Iron prices in Saudi local markets are expected to go up in the coming months following the recovery of the construction sector market, which had been hit by acute labor shortage.
Authorized dealers of iron products produced by Saudi Basic Industries Corporation (SABIC), Al-Rajhi and Al-Itifaq told local media that the current price had stabilized at SR2,700 per ton.
However, the remarkable improvement in demand will push up the price, which is expected to touch SR3,000 per ton that was prevalent in the market before the acute labor shortage hit the construction sector, Asharq Al-Awsat daily said quoting the dealers.
Hasan Al-Zenaid, an investor in iron, said the Saudi market had witnessed a drop in demand for rebar iron due to partial suspension of activity in the construction sector following labor shortage coupled with the entry of imported iron, at the expense of national product, which was sold at SR2,250 per ton. Eighty percent of applications for iron products are from government projects, he said.
He added that the market can absorb additional production from new iron plants, which will also create competition in prices, particularly in the case of imported iron.
Head of the contractor committee at Jeddah Chamber of Commerce and Industry (JCCI) Abdullah Rudwan said the iron market went through a stagnant period following the correction campaign of foreign workers. By the beginning of the current year, demand for iron had gone up with projects getting back into steam.
Experts said the demand for iron had gone up by 10 percent and the uptrend was expected to continue with government spending and housing projects picking up.

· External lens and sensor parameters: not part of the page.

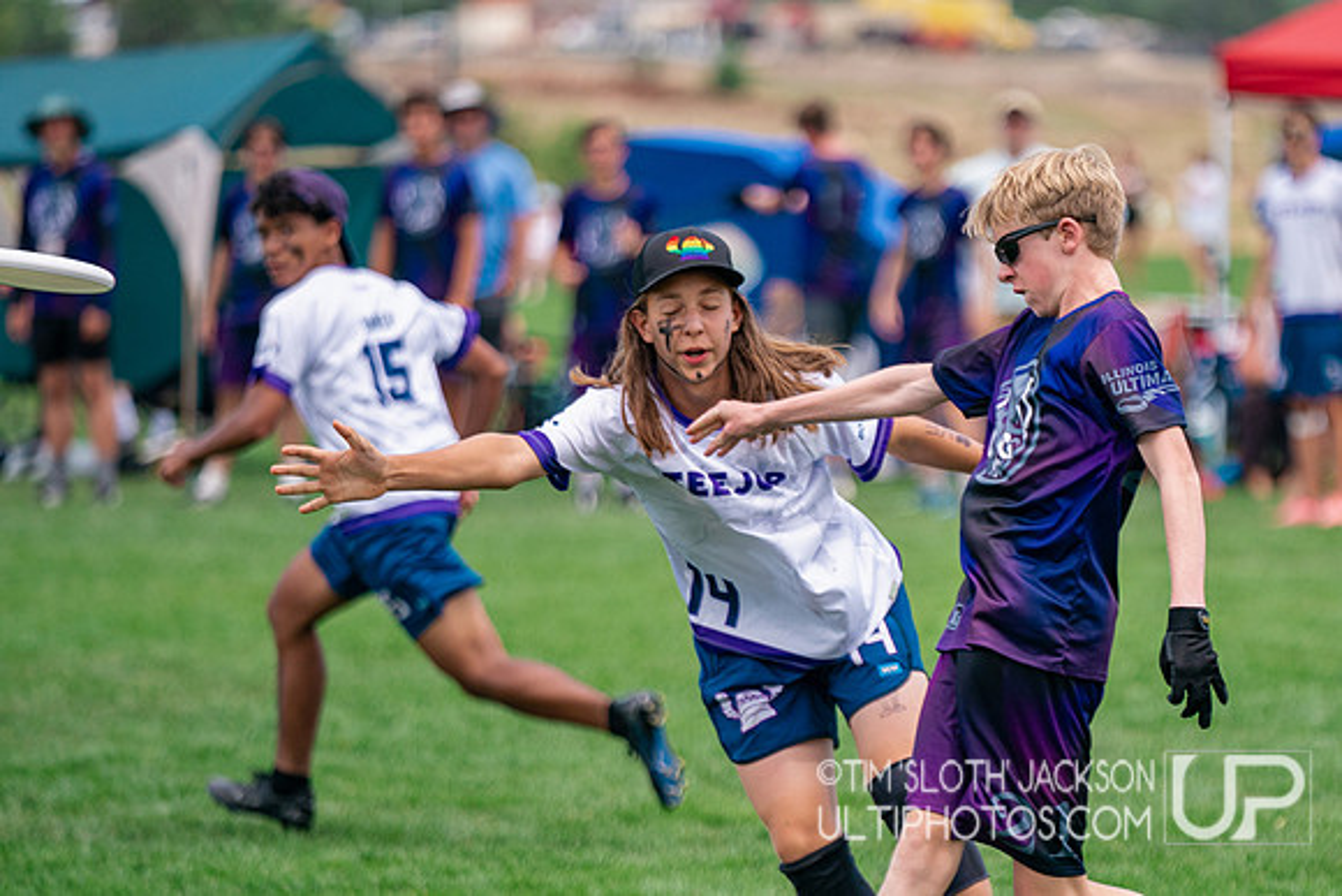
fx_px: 10590
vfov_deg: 4.8
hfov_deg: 7.2
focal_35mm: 284
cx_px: 953
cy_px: 603
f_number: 2.8
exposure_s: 1/2500
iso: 400
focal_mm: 200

With the demand for iron estimated at seven million tons and national production touching five million tons, there is a shortfall of two million tons in the market, they said.
It may be recalled that total production of rebar iron in the Kingdom stands at 4.7 million tons of which SABIC’s share is 2.8 million tons, or 59.57 percent, followed by Al-Itifaq at 1.3 million tons, Al-Rajhi and Yamamah at 500,000 tons for each, while Al-Mikairish and Al-Jawhara are producing 300,000 tons and 100,000 tons respectively, the report said.